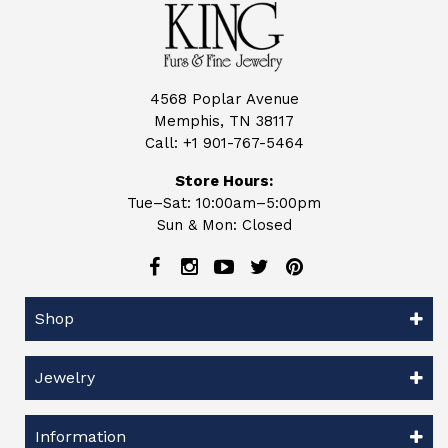
4568 Poplar Avenue
Memphis, TN 38117
Call:
+1 901-767-5464
Store Hours:
Tue–Sat: 10:00am–5:00pm
Sun & Mon: Closed
Shop
Jewelry
Information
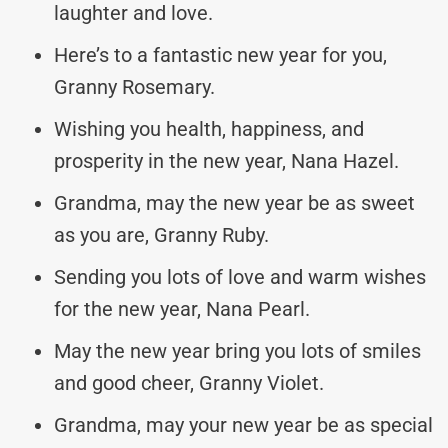
laughter and love.
Here’s to a fantastic new year for you,
Granny Rosemary.
Wishing you health, happiness, and
prosperity in the new year, Nana Hazel.
Grandma, may the new year be as sweet
as you are, Granny Ruby.
Sending you lots of love and warm wishes
for the new year, Nana Pearl.
May the new year bring you lots of smiles
and good cheer, Granny Violet.
Grandma, may your new year be as special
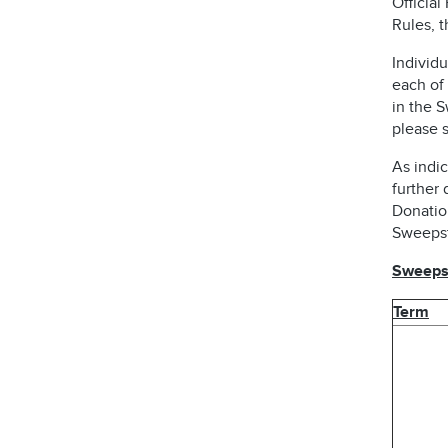
Official
Rules, 
Individu
each of 
in the 
please s
As indic
further 
Donatio
Sweepst
Sweepst
Term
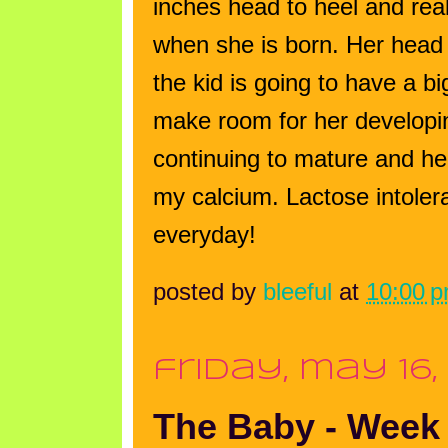
inches head to heel and reall
when she is born.
Her head 
the kid is going to have a b
make room for her developi
continuing to mature and h
my calcium. Lactose intoler
everyday!
posted by
bleeful
at
10:00 
friday, may 16,
The Baby - Week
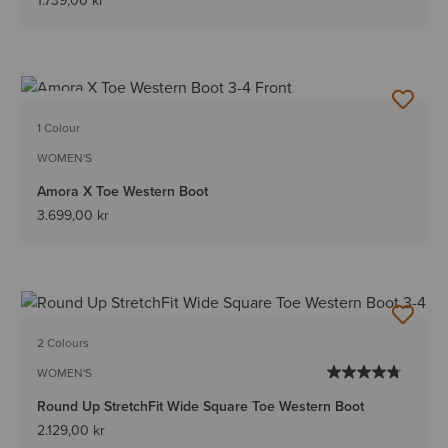
1.739,00 kr
NEW
1 Colour
WOMEN'S
Amora X Toe Western Boot
3.699,00 kr
2 Colours
WOMEN'S
Round Up StretchFit Wide Square Toe Western Boot
2.129,00 kr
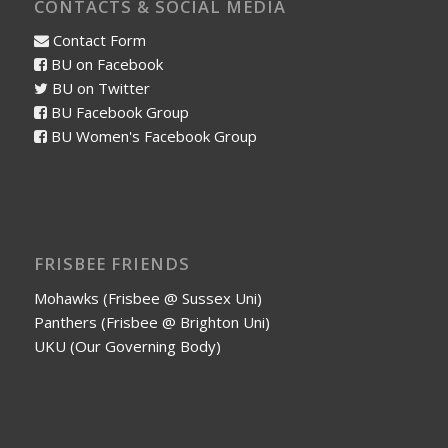
CONTACTS & SOCIAL MEDIA
Contact Form
BU on Facebook
BU on Twitter
BU Facebook Group
BU Women's Facebook Group
FRISBEE FRIENDS
Mohawks (Frisbee @ Sussex Uni)
Panthers (Frisbee @ Brighton Uni)
UKU (Our Governing Body)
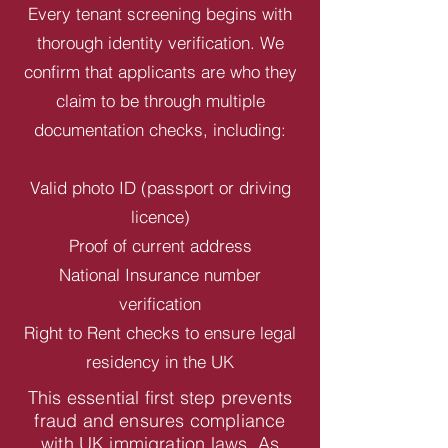
Every tenant screening begins with
thorough identity verification. We
confirm that applicants are who they
claim to be through multiple
documentation checks, including:
Valid photo ID (passport or driving
licence)
Proof of current address
National Insurance number
verification
Right to Rent checks to ensure legal
residency in the UK
This essential first step prevents
fraud and ensures compliance
with UK immigration laws. As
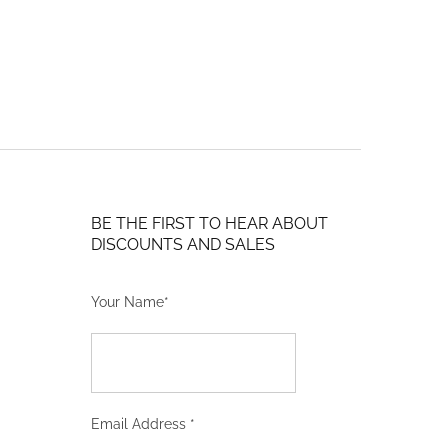
may
$702.14
be
through
chosen
$996.24
on
the
product
page
BE THE FIRST TO HEAR ABOUT
DISCOUNTS AND SALES
Your Name*
Email Address
*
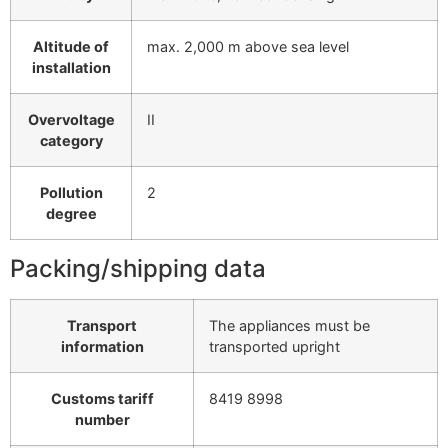
Altitude of
max. 2,000 m above sea level
installation
Overvoltage
II
category
Pollution
2
degree
Packing/shipping data
Transport
The appliances must be
information
transported upright
Customs tariff
8419 8998
number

────────────────────

Once you find the line with "Panthers (Frisbee @ Brighton Uni)", restate it and every later line of the data word for word, excluding the pictures.

Panthers (Frisbee @ Brighton Uni)
UKU (Our Governing Body)
Every tenant screening begins with
thorough identity verification. We
confirm that applicants are who they
claim to be through multiple
documentation checks, including:
Valid photo ID (passport or driving
licence)
Proof of current address
National Insurance number
verification
Right to Rent checks to ensure legal
residency in the UK
This essential first step prevents
fraud and ensures compliance
with UK immigration laws. As
may
$702.14
be
through
chosen
$996.24
on
the
product
page
BE THE FIRST TO HEAR ABOUT
DISCOUNTS AND SALES
Your Name*
Email Address
*
Altitude of
max. 2,000 m above sea level
installation
Overvoltage
II
category
Pollution
2
degree
Packing/shipping data
Transport
The appliances must be
information
transported upright
Customs tariff
8419 8998
number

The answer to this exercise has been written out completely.